WHAT NEEDS TO BE DONE ->
Render the text of each entry below as a JSON list of strings, with one string per line and blank lines omitted.

----------

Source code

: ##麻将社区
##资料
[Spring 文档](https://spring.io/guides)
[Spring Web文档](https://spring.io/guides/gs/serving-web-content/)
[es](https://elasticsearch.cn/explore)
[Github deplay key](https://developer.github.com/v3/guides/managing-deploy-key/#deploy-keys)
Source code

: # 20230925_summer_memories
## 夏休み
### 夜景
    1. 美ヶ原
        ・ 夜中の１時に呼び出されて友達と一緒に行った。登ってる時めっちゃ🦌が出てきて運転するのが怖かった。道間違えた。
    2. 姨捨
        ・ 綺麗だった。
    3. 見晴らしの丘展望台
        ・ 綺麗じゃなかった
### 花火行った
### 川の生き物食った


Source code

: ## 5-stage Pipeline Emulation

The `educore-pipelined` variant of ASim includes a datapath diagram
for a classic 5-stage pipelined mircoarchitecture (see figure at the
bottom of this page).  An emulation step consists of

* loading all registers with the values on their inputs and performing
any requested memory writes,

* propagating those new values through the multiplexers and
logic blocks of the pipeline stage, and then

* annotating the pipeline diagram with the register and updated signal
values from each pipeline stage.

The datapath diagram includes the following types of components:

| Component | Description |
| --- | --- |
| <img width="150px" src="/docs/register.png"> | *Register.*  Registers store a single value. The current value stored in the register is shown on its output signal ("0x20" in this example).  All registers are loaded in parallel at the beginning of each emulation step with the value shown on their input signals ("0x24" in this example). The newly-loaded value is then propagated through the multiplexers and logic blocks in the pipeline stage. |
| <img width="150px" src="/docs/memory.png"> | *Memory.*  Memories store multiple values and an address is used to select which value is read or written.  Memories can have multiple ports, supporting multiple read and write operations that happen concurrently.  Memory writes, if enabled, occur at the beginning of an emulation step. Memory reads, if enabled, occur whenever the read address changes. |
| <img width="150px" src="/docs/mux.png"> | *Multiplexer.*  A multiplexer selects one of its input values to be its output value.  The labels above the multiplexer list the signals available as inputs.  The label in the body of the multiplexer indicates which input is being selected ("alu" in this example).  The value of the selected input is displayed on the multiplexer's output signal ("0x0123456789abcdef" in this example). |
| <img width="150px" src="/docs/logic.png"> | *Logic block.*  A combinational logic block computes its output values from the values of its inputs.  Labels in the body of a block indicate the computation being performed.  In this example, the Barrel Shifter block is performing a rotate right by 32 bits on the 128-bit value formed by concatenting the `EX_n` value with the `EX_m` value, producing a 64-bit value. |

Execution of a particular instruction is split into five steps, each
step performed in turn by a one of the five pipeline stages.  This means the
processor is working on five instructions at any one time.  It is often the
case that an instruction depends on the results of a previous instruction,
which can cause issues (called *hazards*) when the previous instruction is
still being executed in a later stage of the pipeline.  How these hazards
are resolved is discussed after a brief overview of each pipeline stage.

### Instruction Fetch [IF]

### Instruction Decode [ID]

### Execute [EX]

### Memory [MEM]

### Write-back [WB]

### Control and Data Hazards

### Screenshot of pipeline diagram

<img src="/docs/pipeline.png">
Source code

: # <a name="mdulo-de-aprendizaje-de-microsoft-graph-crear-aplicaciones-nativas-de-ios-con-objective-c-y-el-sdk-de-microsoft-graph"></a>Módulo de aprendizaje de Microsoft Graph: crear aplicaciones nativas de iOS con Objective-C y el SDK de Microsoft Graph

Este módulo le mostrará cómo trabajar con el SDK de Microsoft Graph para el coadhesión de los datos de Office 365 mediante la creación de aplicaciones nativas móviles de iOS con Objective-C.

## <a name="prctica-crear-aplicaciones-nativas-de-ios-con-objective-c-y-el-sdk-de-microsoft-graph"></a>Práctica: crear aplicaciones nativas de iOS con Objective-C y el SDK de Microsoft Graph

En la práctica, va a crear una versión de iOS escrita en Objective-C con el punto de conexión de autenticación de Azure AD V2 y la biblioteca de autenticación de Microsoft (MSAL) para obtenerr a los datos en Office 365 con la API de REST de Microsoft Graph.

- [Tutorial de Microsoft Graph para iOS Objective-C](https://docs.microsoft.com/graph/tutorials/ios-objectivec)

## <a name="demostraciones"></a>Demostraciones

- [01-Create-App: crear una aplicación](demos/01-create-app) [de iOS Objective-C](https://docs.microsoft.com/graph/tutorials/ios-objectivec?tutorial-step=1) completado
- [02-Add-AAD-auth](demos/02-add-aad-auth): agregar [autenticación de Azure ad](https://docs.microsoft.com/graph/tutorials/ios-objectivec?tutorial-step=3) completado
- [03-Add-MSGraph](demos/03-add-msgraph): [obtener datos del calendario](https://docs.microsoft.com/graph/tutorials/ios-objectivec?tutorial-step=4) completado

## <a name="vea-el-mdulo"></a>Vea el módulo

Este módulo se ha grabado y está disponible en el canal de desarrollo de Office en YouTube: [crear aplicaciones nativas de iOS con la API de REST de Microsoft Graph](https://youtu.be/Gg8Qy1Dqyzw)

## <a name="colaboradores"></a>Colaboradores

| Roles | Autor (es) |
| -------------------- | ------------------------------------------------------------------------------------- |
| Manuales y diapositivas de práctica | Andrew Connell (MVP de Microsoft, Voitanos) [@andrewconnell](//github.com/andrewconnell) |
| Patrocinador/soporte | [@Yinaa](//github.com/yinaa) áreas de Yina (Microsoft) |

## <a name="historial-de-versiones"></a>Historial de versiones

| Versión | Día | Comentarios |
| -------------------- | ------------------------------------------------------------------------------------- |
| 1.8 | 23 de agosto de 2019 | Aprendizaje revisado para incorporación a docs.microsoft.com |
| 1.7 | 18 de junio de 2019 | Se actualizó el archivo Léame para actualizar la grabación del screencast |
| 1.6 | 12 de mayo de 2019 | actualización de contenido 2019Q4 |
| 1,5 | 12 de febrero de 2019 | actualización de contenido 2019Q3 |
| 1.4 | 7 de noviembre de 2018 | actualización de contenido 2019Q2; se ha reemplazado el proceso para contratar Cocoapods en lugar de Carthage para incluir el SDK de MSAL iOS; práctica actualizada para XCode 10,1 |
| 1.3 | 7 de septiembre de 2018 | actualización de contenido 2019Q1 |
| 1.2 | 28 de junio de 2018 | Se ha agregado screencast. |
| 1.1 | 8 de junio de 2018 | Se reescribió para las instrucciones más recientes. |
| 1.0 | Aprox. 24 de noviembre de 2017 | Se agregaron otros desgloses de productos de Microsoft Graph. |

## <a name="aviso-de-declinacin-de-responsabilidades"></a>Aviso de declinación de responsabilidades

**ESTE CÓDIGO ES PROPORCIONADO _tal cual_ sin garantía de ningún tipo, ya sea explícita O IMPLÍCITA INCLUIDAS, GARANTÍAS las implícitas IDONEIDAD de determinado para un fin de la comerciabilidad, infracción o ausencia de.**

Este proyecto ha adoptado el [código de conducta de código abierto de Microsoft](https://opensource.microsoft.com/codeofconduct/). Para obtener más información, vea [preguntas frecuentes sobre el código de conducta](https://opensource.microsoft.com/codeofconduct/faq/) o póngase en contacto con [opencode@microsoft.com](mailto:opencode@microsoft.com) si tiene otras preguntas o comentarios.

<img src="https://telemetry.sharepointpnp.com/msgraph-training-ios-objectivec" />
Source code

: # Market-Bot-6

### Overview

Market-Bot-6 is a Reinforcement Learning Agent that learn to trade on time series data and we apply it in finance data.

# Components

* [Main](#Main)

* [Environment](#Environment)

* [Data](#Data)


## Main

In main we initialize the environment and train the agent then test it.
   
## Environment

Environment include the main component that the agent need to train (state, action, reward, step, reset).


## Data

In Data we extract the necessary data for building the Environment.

----------

SOLVED PROBLEM ->
[
  "Source code",
  ": ##麻将社区",
  "##资料",
  "[Spring 文档](https://spring.io/guides)",
  "[Spring Web文档](https://spring.io/guides/gs/serving-web-content/)",
  "[es](https://elasticsearch.cn/explore)",
  "[Github deplay key](https://developer.github.com/v3/guides/managing-deploy-key/#deploy-keys)",
  "Source code",
  ": # 20230925_summer_memories",
  "## 夏休み",
  "### 夜景",
  "    1. 美ヶ原",
  "        ・ 夜中の１時に呼び出されて友達と一緒に行った。登ってる時めっちゃ🦌が出てきて運転するのが怖かった。道間違えた。",
  "    2. 姨捨",
  "        ・ 綺麗だった。",
  "    3. 見晴らしの丘展望台",
  "        ・ 綺麗じゃなかった",
  "### 花火行った",
  "### 川の生き物食った",
  "Source code",
  ": ## 5-stage Pipeline Emulation",
  "The `educore-pipelined` variant of ASim includes a datapath diagram",
  "for a classic 5-stage pipelined mircoarchitecture (see figure at the",
  "bottom of this page).  An emulation step consists of",
  "* loading all registers with the values on their inputs and performing",
  "any requested memory writes,",
  "* propagating those new values through the multiplexers and",
  "logic blocks of the pipeline stage, and then",
  "* annotating the pipeline diagram with the register and updated signal",
  "values from each pipeline stage.",
  "The datapath diagram includes the following types of components:",
  "| Component | Description |",
  "| --- | --- |",
  "| <img width=\"150px\" src=\"/docs/register.png\"> | *Register.*  Registers store a single value. The current value stored in the register is shown on its output signal (\"0x20\" in this example).  All registers are loaded in parallel at the beginning of each emulation step with the value shown on their input signals (\"0x24\" in this example). The newly-loaded value is then propagated through the multiplexers and logic blocks in the pipeline stage. |",
  "| <img width=\"150px\" src=\"/docs/memory.png\"> | *Memory.*  Memories store multiple values and an address is used to select which value is read or written.  Memories can have multiple ports, supporting multiple read and write operations that happen concurrently.  Memory writes, if enabled, occur at the beginning of an emulation step. Memory reads, if enabled, occur whenever the read address changes. |",
  "| <img width=\"150px\" src=\"/docs/mux.png\"> | *Multiplexer.*  A multiplexer selects one of its input values to be its output value.  The labels above the multiplexer list the signals available as inputs.  The label in the body of the multiplexer indicates which input is being selected (\"alu\" in this example).  The value of the selected input is displayed on the multiplexer's output signal (\"0x0123456789abcdef\" in this example). |",
  "| <img width=\"150px\" src=\"/docs/logic.png\"> | *Logic block.*  A combinational logic block computes its output values from the values of its inputs.  Labels in the body of a block indicate the computation being performed.  In this example, the Barrel Shifter block is performing a rotate right by 32 bits on the 128-bit value formed by concatenting the `EX_n` value with the `EX_m` value, producing a 64-bit value. |",
  "Execution of a particular instruction is split into five steps, each",
  "step performed in turn by a one of the five pipeline stages.  This means the",
  "processor is working on five instructions at any one time.  It is often the",
  "case that an instruction depends on the results of a previous instruction,",
  "which can cause issues (called *hazards*) when the previous instruction is",
  "still being executed in a later stage of the pipeline.  How these hazards",
  "are resolved is discussed after a brief overview of each pipeline stage.",
  "### Instruction Fetch [IF]",
  "### Instruction Decode [ID]",
  "### Execute [EX]",
  "### Memory [MEM]",
  "### Write-back [WB]",
  "### Control and Data Hazards",
  "### Screenshot of pipeline diagram",
  "<img src=\"/docs/pipeline.png\">",
  "Source code",
  ": # <a name=\"mdulo-de-aprendizaje-de-microsoft-graph-crear-aplicaciones-nativas-de-ios-con-objective-c-y-el-sdk-de-microsoft-graph\"></a>Módulo de aprendizaje de Microsoft Graph: crear aplicaciones nativas de iOS con Objective-C y el SDK de Microsoft Graph",
  "Este módulo le mostrará cómo trabajar con el SDK de Microsoft Graph para el coadhesión de los datos de Office 365 mediante la creación de aplicaciones nativas móviles de iOS con Objective-C.",
  "## <a name=\"prctica-crear-aplicaciones-nativas-de-ios-con-objective-c-y-el-sdk-de-microsoft-graph\"></a>Práctica: crear aplicaciones nativas de iOS con Objective-C y el SDK de Microsoft Graph",
  "En la práctica, va a crear una versión de iOS escrita en Objective-C con el punto de conexión de autenticación de Azure AD V2 y la biblioteca de autenticación de Microsoft (MSAL) para obtenerr a los datos en Office 365 con la API de REST de Microsoft Graph.",
  "- [Tutorial de Microsoft Graph para iOS Objective-C](https://docs.microsoft.com/graph/tutorials/ios-objectivec)",
  "## <a name=\"demostraciones\"></a>Demostraciones",
  "- [01-Create-App: crear una aplicación](demos/01-create-app) [de iOS Objective-C](https://docs.microsoft.com/graph/tutorials/ios-objectivec?tutorial-step=1) completado",
  "- [02-Add-AAD-auth](demos/02-add-aad-auth): agregar [autenticación de Azure ad](https://docs.microsoft.com/graph/tutorials/ios-objectivec?tutorial-step=3) completado",
  "- [03-Add-MSGraph](demos/03-add-msgraph): [obtener datos del calendario](https://docs.microsoft.com/graph/tutorials/ios-objectivec?tutorial-step=4) completado",
  "## <a name=\"vea-el-mdulo\"></a>Vea el módulo",
  "Este módulo se ha grabado y está disponible en el canal de desarrollo de Office en YouTube: [crear aplicaciones nativas de iOS con la API de REST de Microsoft Graph](https://youtu.be/Gg8Qy1Dqyzw)",
  "## <a name=\"colaboradores\"></a>Colaboradores",
  "| Roles | Autor (es) |",
  "| -------------------- | ------------------------------------------------------------------------------------- |",
  "| Manuales y diapositivas de práctica | Andrew Connell (MVP de Microsoft, Voitanos) [@andrewconnell](//github.com/andrewconnell) |",
  "| Patrocinador/soporte | [@Yinaa](//github.com/yinaa) áreas de Yina (Microsoft) |",
  "## <a name=\"historial-de-versiones\"></a>Historial de versiones",
  "| Versión | Día | Comentarios |",
  "| -------------------- | ------------------------------------------------------------------------------------- |",
  "| 1.8 | 23 de agosto de 2019 | Aprendizaje revisado para incorporación a docs.microsoft.com |",
  "| 1.7 | 18 de junio de 2019 | Se actualizó el archivo Léame para actualizar la grabación del screencast |",
  "| 1.6 | 12 de mayo de 2019 | actualización de contenido 2019Q4 |",
  "| 1,5 | 12 de febrero de 2019 | actualización de contenido 2019Q3 |",
  "| 1.4 | 7 de noviembre de 2018 | actualización de contenido 2019Q2; se ha reemplazado el proceso para contratar Cocoapods en lugar de Carthage para incluir el SDK de MSAL iOS; práctica actualizada para XCode 10,1 |",
  "| 1.3 | 7 de septiembre de 2018 | actualización de contenido 2019Q1 |",
  "| 1.2 | 28 de junio de 2018 | Se ha agregado screencast. |",
  "| 1.1 | 8 de junio de 2018 | Se reescribió para las instrucciones más recientes. |",
  "| 1.0 | Aprox. 24 de noviembre de 2017 | Se agregaron otros desgloses de productos de Microsoft Graph. |",
  "## <a name=\"aviso-de-declinacin-de-responsabilidades\"></a>Aviso de declinación de responsabilidades",
  "**ESTE CÓDIGO ES PROPORCIONADO _tal cual_ sin garantía de ningún tipo, ya sea explícita O IMPLÍCITA INCLUIDAS, GARANTÍAS las implícitas IDONEIDAD de determinado para un fin de la comerciabilidad, infracción o ausencia de.**",
  "Este proyecto ha adoptado el [código de conducta de código abierto de Microsoft](https://opensource.microsoft.com/codeofconduct/). Para obtener más información, vea [preguntas frecuentes sobre el código de conducta](https://opensource.microsoft.com/codeofconduct/faq/) o póngase en contacto con [opencode@microsoft.com](mailto:opencode@microsoft.com) si tiene otras preguntas o comentarios.",
  "<img src=\"https://telemetry.sharepointpnp.com/msgraph-training-ios-objectivec\" />",
  "Source code",
  ": # Market-Bot-6",
  "### Overview",
  "Market-Bot-6 is a Reinforcement Learning Agent that learn to trade on time series data and we apply it in finance data.",
  "# Components",
  "* [Main](#Main)",
  "* [Environment](#Environment)",
  "* [Data](#Data)",
  "## Main",
  "In main we initialize the environment and train the agent then test it.",
  "## Environment",
  "Environment include the main component that the agent need to train (state, action, reward, step, reset).",
  "## Data",
  "In Data we extract the necessary data for building the Environment."
]